Lawyers for the Kenyan opposition filed a petition with the Supreme Court challenging President Kenyatta’s re-election.
In a ruling issued on Friday, the court said the electoral board committed “irregularities and illegalities” during last month’s vote, harming the integrity of the election.
The Nairobi-based court ordered another presidential election to be held within 60 days.
“The declaration [of Kenyatta’s win] is invalid, null and void,” said Judge David Maraga, announcing the verdict of four out of the six judges.
No presidential election in Kenya has ever been nullified before.
Maraga said the election commission “failed, neglected or refused to conduct the presidential election in a manner consistent with the dictates of the constitution”.
In a national address following the court decision, Kenyatta said that while he “personally disagrees” with the ruling, he will “respect it, as much as I disagree with it”.
“It is important to respect the rule of law … we are ready to go back again to the people with the same agenda,” he said as he appealed for calm.
But he also criticised the six members of the Supreme Court for going “against the will of the people”, by nullifying the vote.
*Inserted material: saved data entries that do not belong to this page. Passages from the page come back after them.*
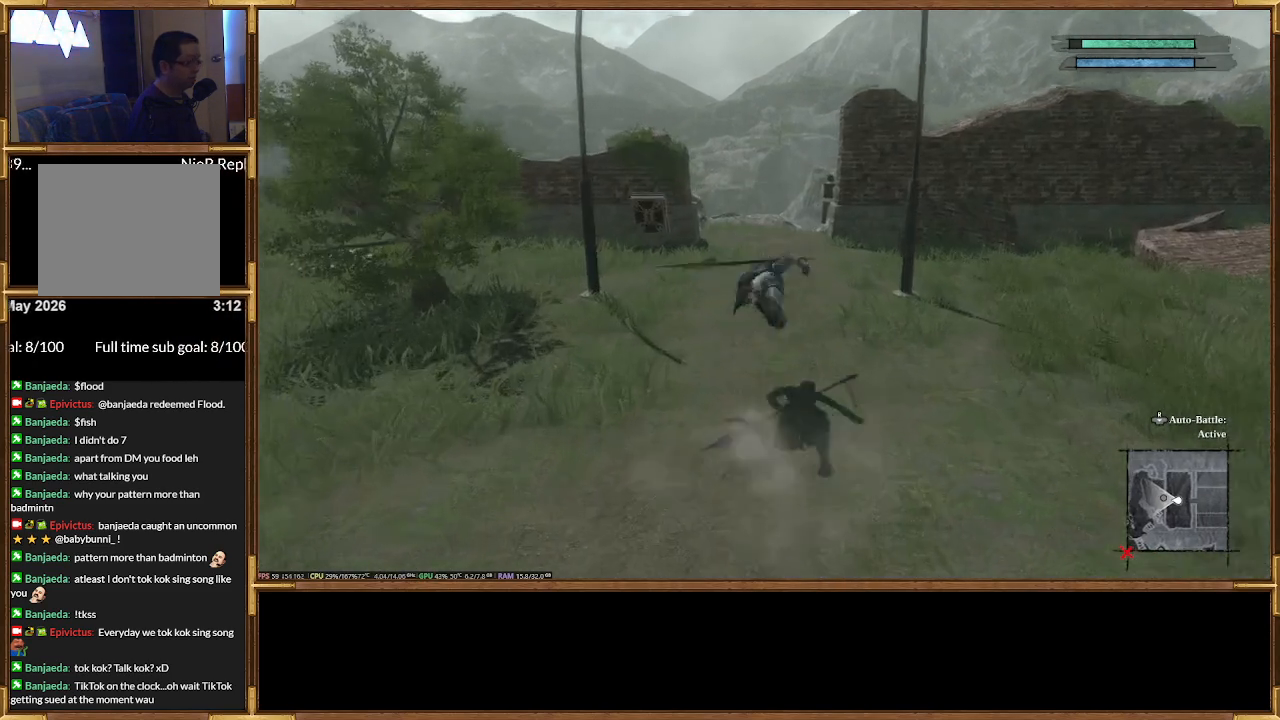
{"dt_ms": 500, "buttons": [], "events": []}
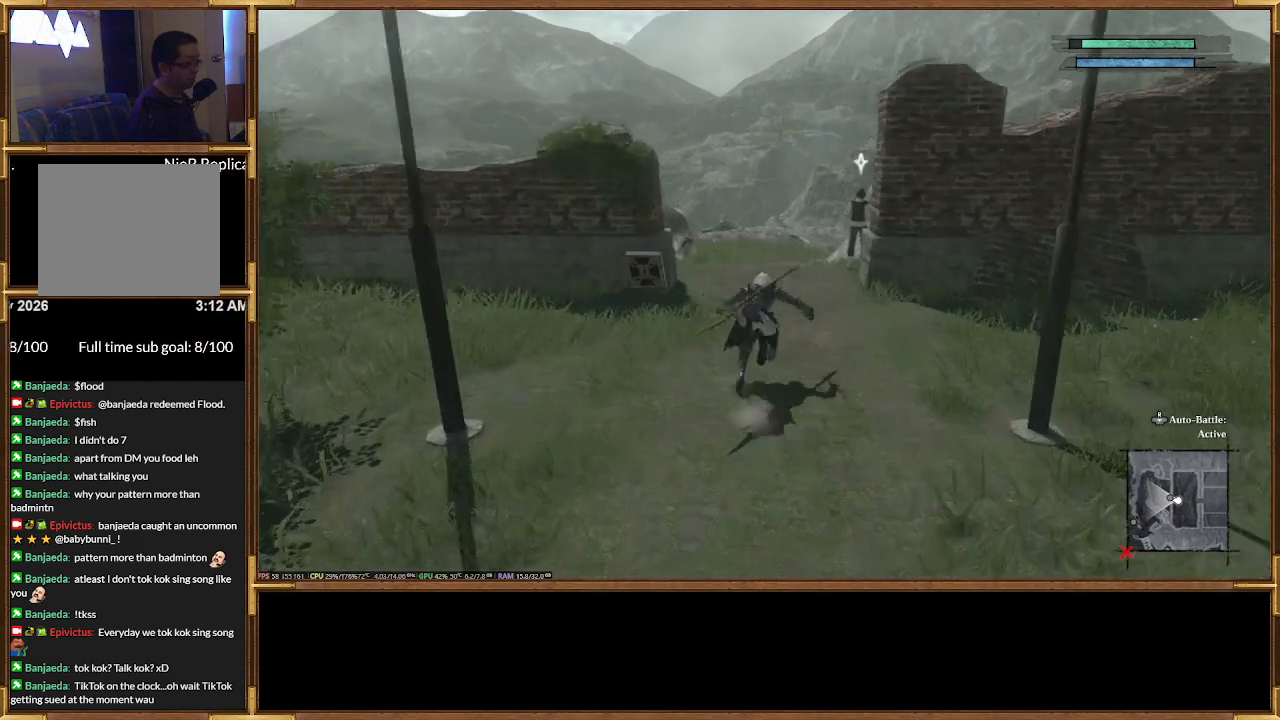
{"dt_ms": 500, "buttons": [], "events": []}
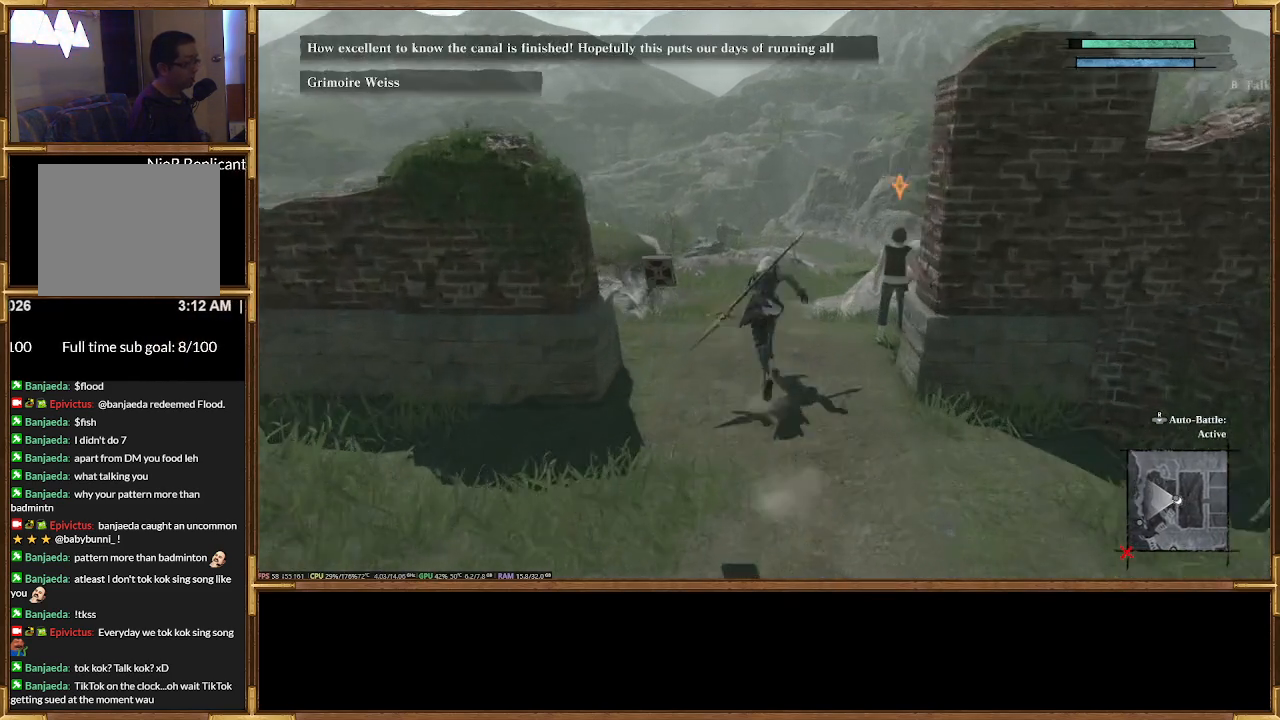
{"dt_ms": 500, "buttons": [], "events": [[33, "R2", "down"], [167, "R2", "up"]]}
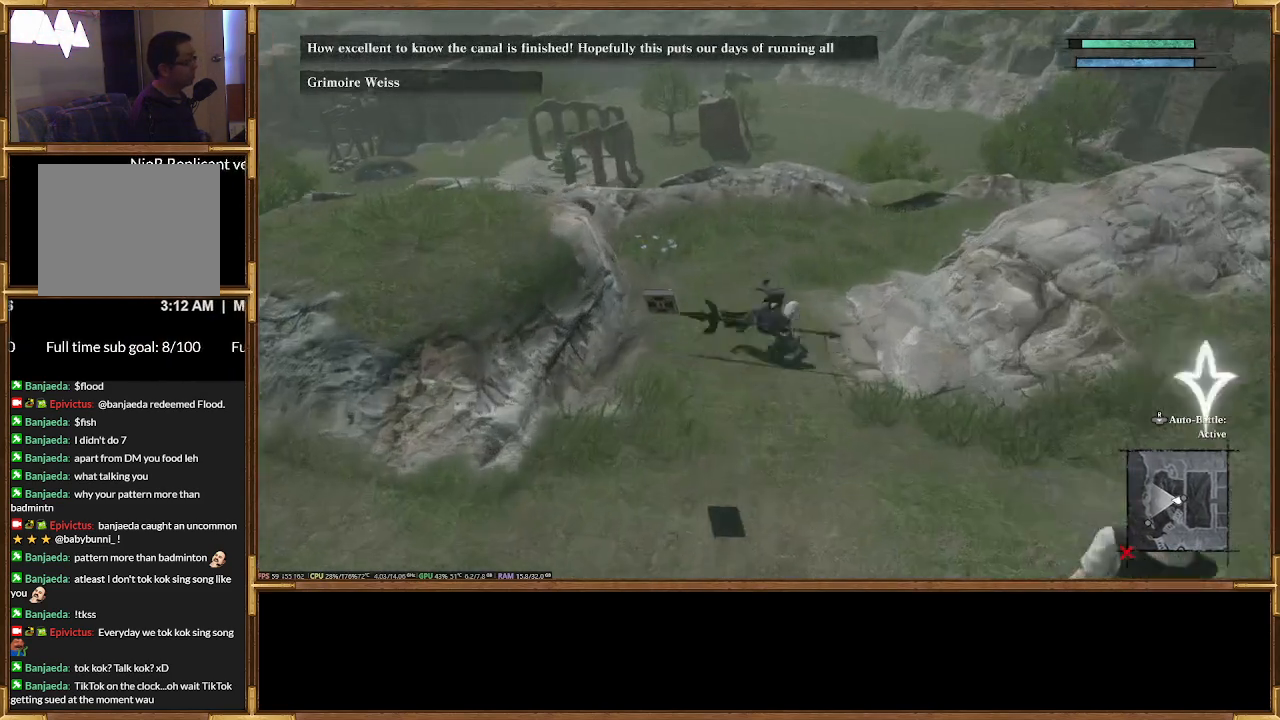
{"dt_ms": 500, "buttons": [], "events": []}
Later on Friday, Kenyatta told his supporters that his status as “president-elect” had been taken away by “Maraga and his crooks.”
He added that the judges should know they are dealing with an incumbent president.
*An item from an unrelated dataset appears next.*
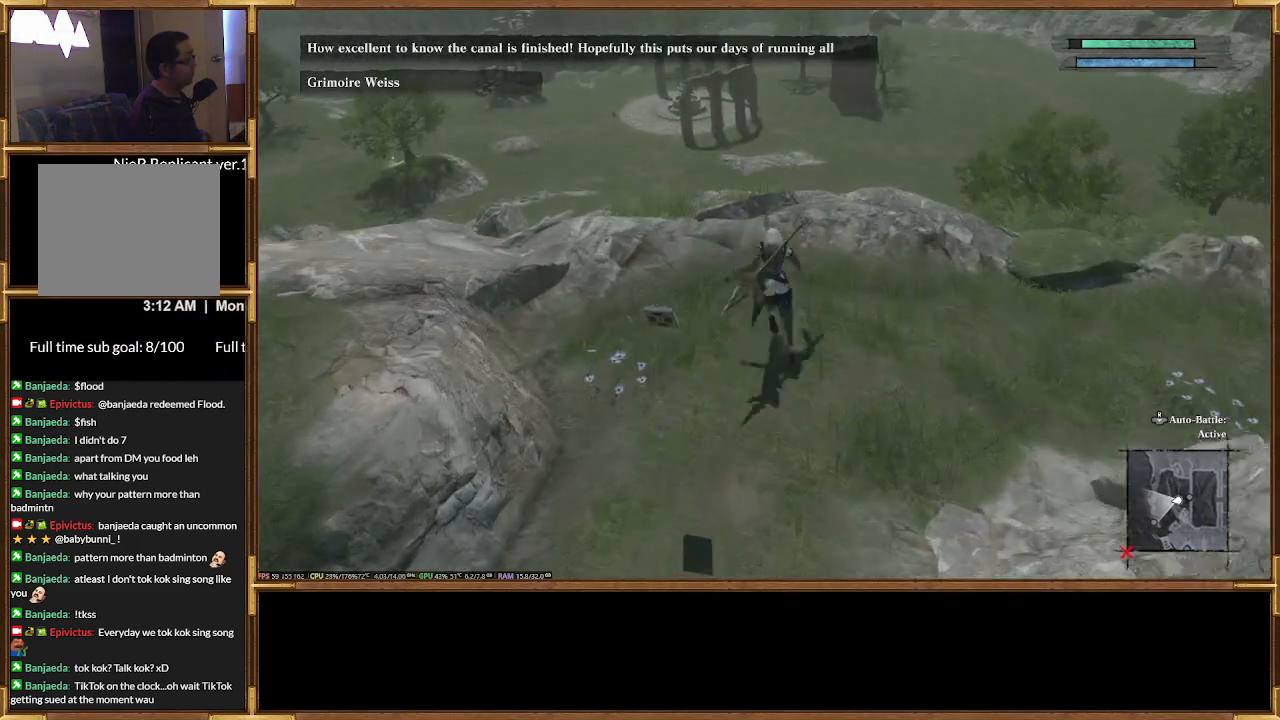
{"dt_ms": 500, "buttons": [], "events": []}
A lawyer for Kenyatta, Ahmednasir Abdullahi, said the decision was “very political” and the election board had “done nothing wrong”. But he said the decision had to be respected.
The protest was brought before the Supreme Court by opposition leader Raila Odinga.
Kenyatta was announced the winner with 54 percent of the vote – but Odinga claimed the election was rigged with electronic voting results hacked into and manipulated in favour of Kenyatta.
Kenya’s electoral commission had said there was a hacking attempt but it had failed. International election observers said they saw no interference with the vote.
Odinga supporters erupted in jubilation after the decision was announced.
“This is an unprecedented ruling,” Odinga said outside the court. “This is a triumph for the people of Kenya.”
He condemned members of the electoral board and vowed to press for criminal proceedings.
“We have no faith at all in the electoral commission as currently constituted. They have committed criminal acts,” said Odinga.
“Most of them actually belong [in] jail and, therefore, we are going to ask for prosecution of all the electoral commission officers who have caused this monstrous crime against the people of Kenya.”
Odinga’s lawyer had asked the court to invalidate Kenyatta’s win, saying a scrutiny of the forms used to tally the votes had anomalies that affected nearly five million votes.
Odinga said the ruling sets a precedent for the African continent and he thanked the judges for acting “for posterity of Kenyans”.
Residents in the western city of Kisumu, where Odinga has strong backing, celebrated in the streets. Motorcycle riders honked their horns.
“Today is a special today and I will celebrate until I am worn out,” said 32-year-old Kevin Ouma.
East Africa’s biggest economy has a history of disputed elections. A dispute over the 2007 poll, which Odinga challenged after being declared loser, was followed by weeks of ethnic bloodshed in which more than 1,200 were killed.
Al Jazeera’s Mohammed Adow, reporting from the court in Nairobi, said Friday’s ruling was “historic, unprecedented anywhere in Africa”.
“The judges found that the electoral commission did not conduct the election according to the constitution and the electoral laws of Kenya. They say there have been massive irregularities in the transmission of the results from the polling station to the national tallying centre,” said Adow.
“This verdict given today raises a lot of questions.”
Unease around the election rose when the official who oversaw the electronic voting system was found tortured and killed days before the vote.
Security was tight around the court on Friday with armed police and barricaded streets. Human rights groups have said police killed at least 24 people in the unrest that followed the August 8 vote.
Odinga has contested the last three elections and lost each time. After each one, he has claimed the votes were marred by rigging. In 2013, the Supreme Court dismissed his petition.
This time, his team focused on proving that the process for tallying and transmitting results was flawed, rather than proving how much of the vote was rigged.